Development/Basic SSH Configuration
From Mandriva Community Wiki
Contents |
Following these instructions (including modifying SSH config and setting up an agent) is important, because, at the current state of art, Mandriva build tools expect that you can log in to kenobi and access svn without interactive password input or specifying your user name.
Creating an SSH key
First thing you'll need to do is create an RSA SSH authentication key, to do so you'll need to run the ssh-keygen command, (you'll need to install the openssh package if it's not installed). Running ssh-keygen will generate two files:
- ~/.ssh/id_rsa, which contains the protocol version 2 RSA authentication identity of the user.
- ~/.ssh/id_rsa.pub, which contains the protocol version 2 RSA public key for authentication; (this is the file you should attach to the ticket you open at Mandriva's bugzilla when you apply for a maintainer's account).
When generating an ssh key you'll be asked if you want to use a passphrase, this is preferable. Be aware that there's no way to recover a lost passphrase, so make sure to select one that's both strong and easily remembered for you.
The ~/.ssh/id_rsa file mustn't be readable for other users, as it'll be ignored if this condition isn't satisfied.

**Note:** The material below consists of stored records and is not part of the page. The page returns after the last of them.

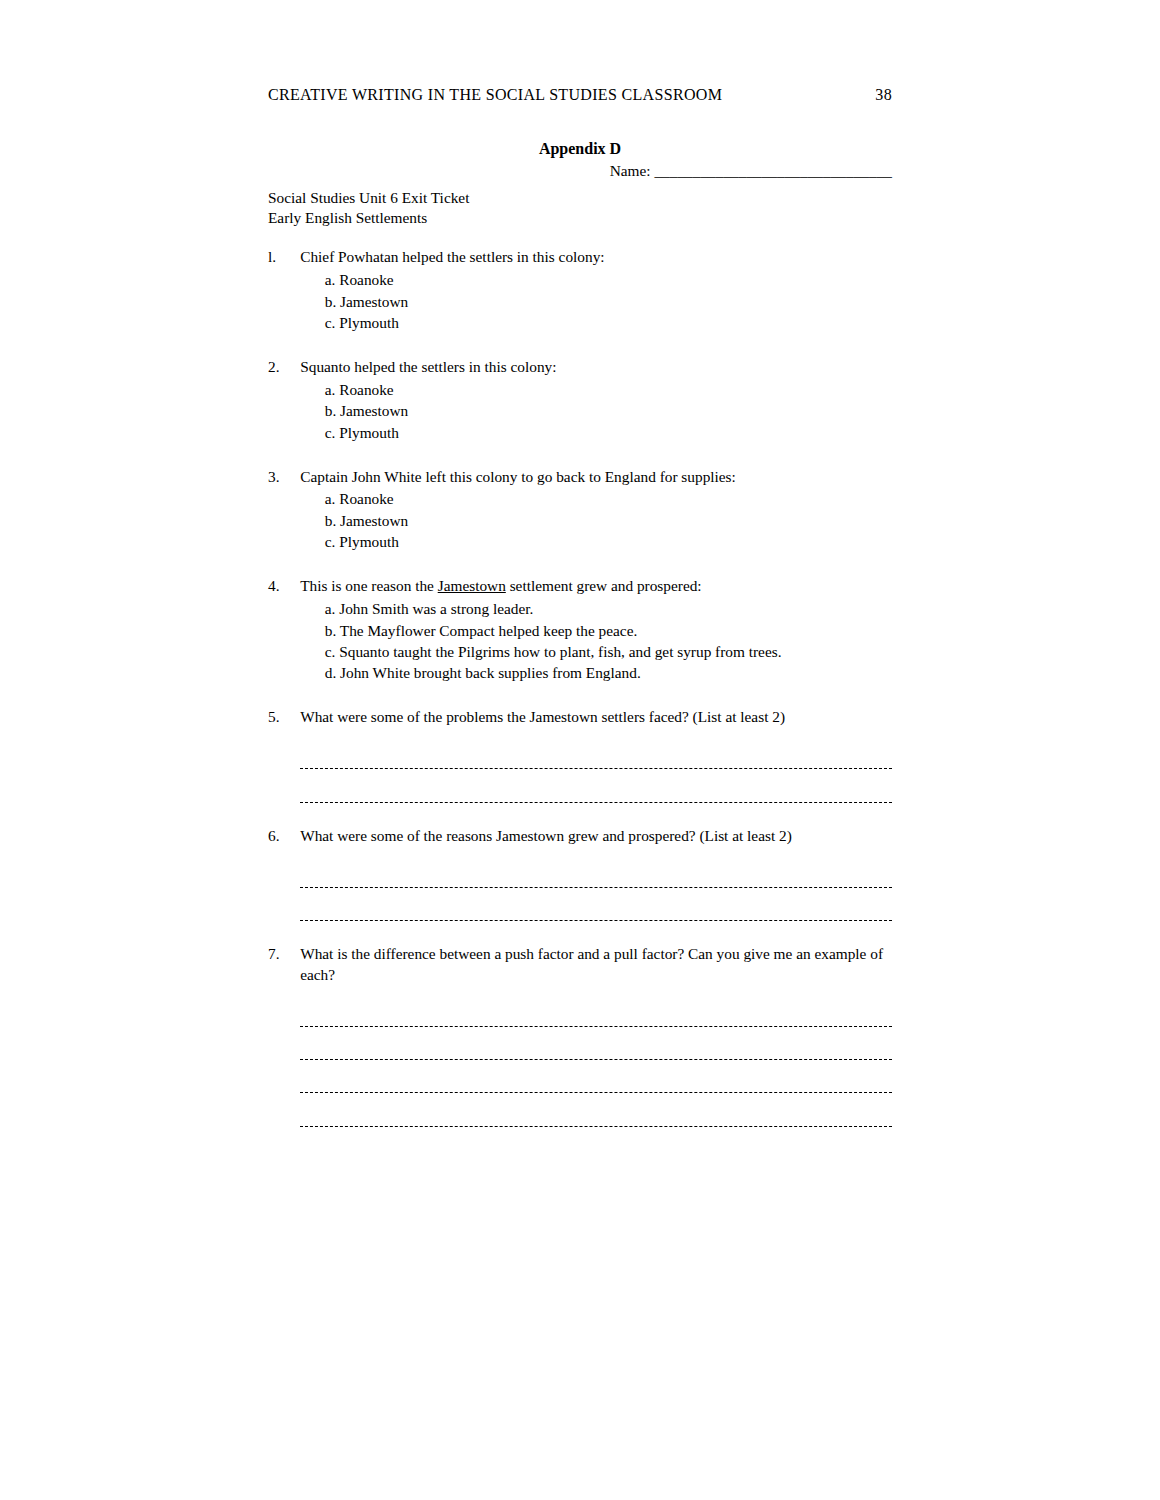Creative Writing in the Social Studies Classroom 38
Appendix D
Name: _______________________________
Social Studies Unit 6 Exit Ticket
Early English Settlements
Chief Powhatan helped the settlers in this colony:
a. Roanoke
b. Jamestown
c. Plymouth
Squanto helped the settlers in this colony:
a. Roanoke
b. Jamestown
c. Plymouth
Captain John White left this colony to go back to England for supplies:
a. Roanoke
b. Jamestown
c. Plymouth
This is one reason the Jamestown settlement grew and prospered:
a. John Smith was a strong leader.
b. The Mayflower Compact helped keep the peace.
c. Squanto taught the Pilgrims how to plant, fish, and get syrup from trees.
d. John White brought back supplies from England.
What were some of the problems the Jamestown settlers faced? (List at least 2)
What were some of the reasons Jamestown grew and prospered? (List at least 2)
What is the difference between a push factor and a pull factor? Can you give me an example of each?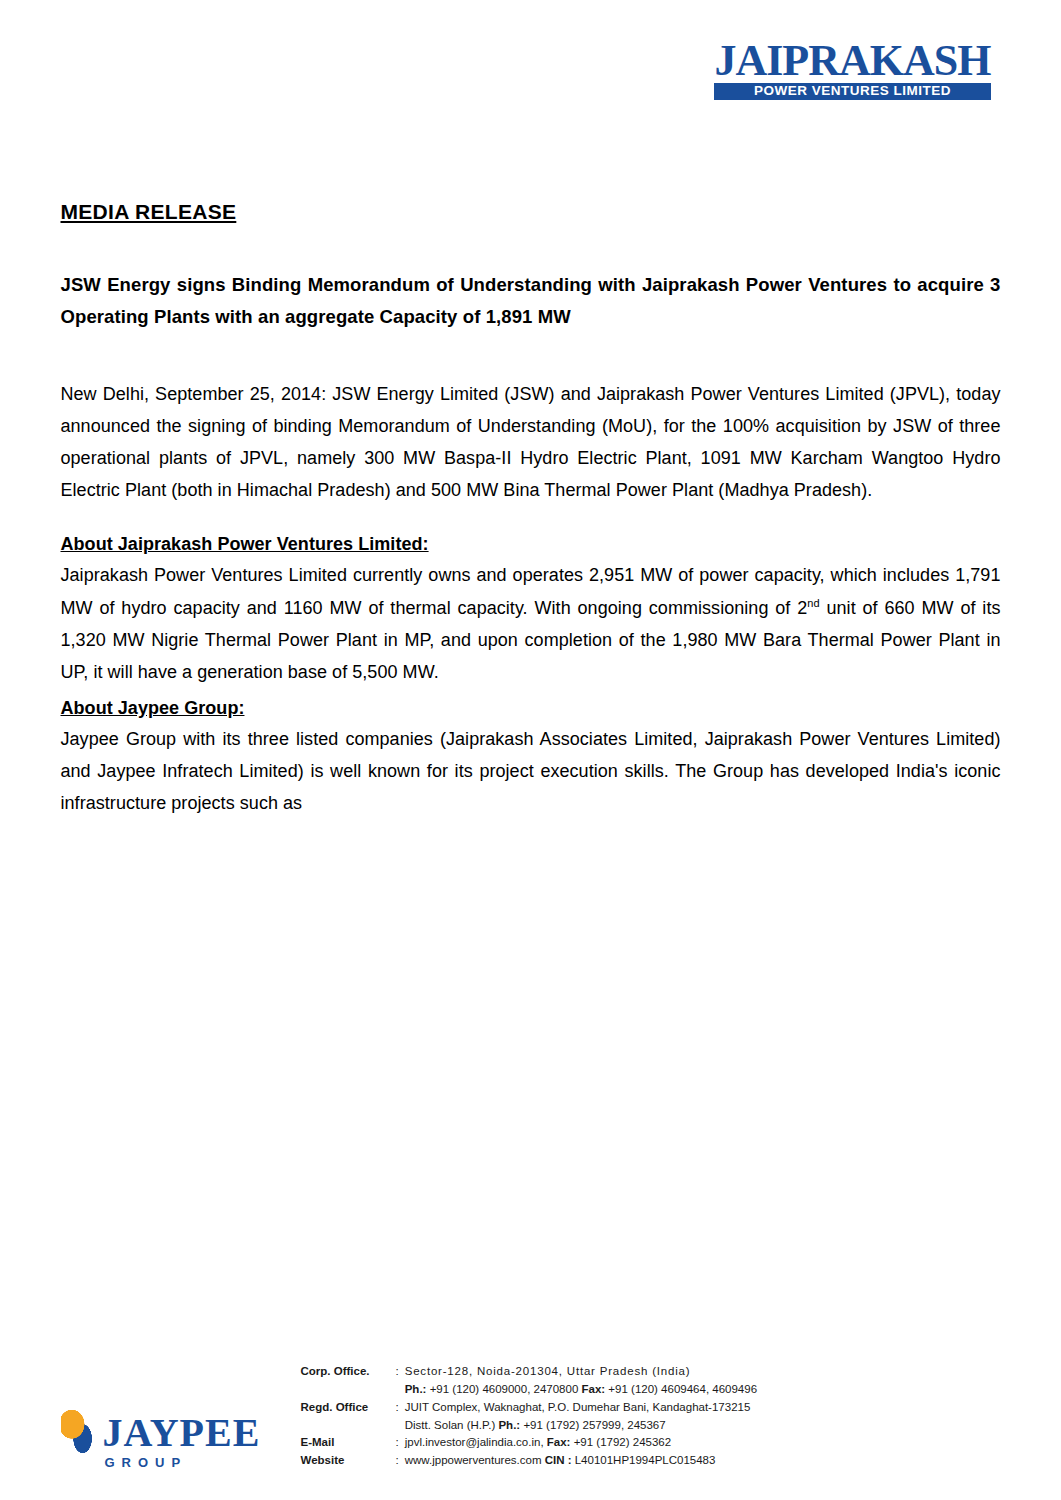JAIPRAKASH POWER VENTURES LIMITED
MEDIA RELEASE
JSW Energy signs Binding Memorandum of Understanding with Jaiprakash Power Ventures to acquire 3 Operating Plants with an aggregate Capacity of 1,891 MW
New Delhi, September 25, 2014: JSW Energy Limited (JSW) and Jaiprakash Power Ventures Limited (JPVL), today announced the signing of binding Memorandum of Understanding (MoU), for the 100% acquisition by JSW of three operational plants of JPVL, namely 300 MW Baspa-II Hydro Electric Plant, 1091 MW Karcham Wangtoo Hydro Electric Plant (both in Himachal Pradesh) and 500 MW Bina Thermal Power Plant (Madhya Pradesh).
About Jaiprakash Power Ventures Limited:
Jaiprakash Power Ventures Limited currently owns and operates 2,951 MW of power capacity, which includes 1,791 MW of hydro capacity and 1160 MW of thermal capacity. With ongoing commissioning of 2nd unit of 660 MW of its 1,320 MW Nigrie Thermal Power Plant in MP, and upon completion of the 1,980 MW Bara Thermal Power Plant in UP, it will have a generation base of 5,500 MW.
About Jaypee Group:
Jaypee Group with its three listed companies (Jaiprakash Associates Limited, Jaiprakash Power Ventures Limited) and Jaypee Infratech Limited) is well known for its project execution skills. The Group has developed India's iconic infrastructure projects such as
JAYPEE
GROUP
| Corp. Office. | : | Sector-128, Noida-201304, Uttar Pradesh (India) |
| | | Ph.: +91 (120) 4609000, 2470800 Fax: +91 (120) 4609464, 4609496 |
| Regd. Office | : | JUIT Complex, Waknaghat, P.O. Dumehar Bani, Kandaghat-173215 |
| | | Distt. Solan (H.P.) Ph.: +91 (1792) 257999, 245367 |
| E-Mail | : | jpvl.investor@jalindia.co.in, Fax: +91 (1792) 245362 |
| Website | : | www.jppowerventures.com CIN : L40101HP1994PLC015483 |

For more information check the man page of ssh-keygen.
How it works
After you create an ssh key and your maintainer's account is set up on the build cluster, you can use ssh to access any of the build hosts.
Typically there should be an ssh-agent running. ssh-agent is a program to hold private keys used for public key authentication. It's started at login.
If you're running GNOME
In GNOME ssh keys are handled by gnome-keyring, which is installed by default.
If you're running KDE4
The easiest way is to install the keychain package. Then simply create ~/.keychain, then open a terminal, you'll be asked for your ssh key passphrase. You'll only need to enter the passphrase once, because after the first time your ssh key will be added to the running ssh-agent. (This will survive a log out > log in, but not a reboot).
Editing ~/.ssh/config and SSH agent forwarding
Now, to complete the process, you need to edit ~/.ssh/config on your local machine with any text editor (create it if it doesn't exist), and add the following to it:
Host kenobi kenobi.mandriva.com
HostName kenobi.mandriva.com
ForwardAgent yes
User <the user name of your cluster account>
Host svn.mandriva.com
User <the user name of your cluster account>
then save the file.
ForwardAgent yes will enable SSH agent forwarding, from the ssh_config man page:
Agent forwarding should be enabled with caution. Users with the ability to bypass file permissions on the remote host (for the agent's Unix-domain socket) can access the local agent through the forwarded connection. An attacker cannot obtain key material from the agent, however they can perform operations on the keys that enable them to authenticate using the identities loaded into the agent.
If you don't want to use agent forwarding, an other solution is to create an ssh key pair on the cluster, and ask an admin to have it added to your authorized_keys file.
Now to start an ssh session use the following command: ssh kenobi
Once you're logged on kenobi you can access any of the build nodes, e.g.: ssh n5 and from there to any other build node e.g.: ssh celeste
How to access a build node directly
To make things faster, instead of logging in to kenobi first then to one of the build nodes you can use one of the following methods:
- Use a command like this:
- ssh kenobi -t ssh klodia
- (replace klodia with any other build node)
- Edit ~/.ssh/config and add the following to it:
Host n2 n3 n4 n7 n8 n9 n10
ProxyCommand ssh -qax kenobi.mandriva.com /usr/bin/nc %h %p
ForwardAgent yes
User <the user name of your cluster account>
After that you can use e.g.:
- ssh n3
- ssh n9
to log in directly to the build node you want.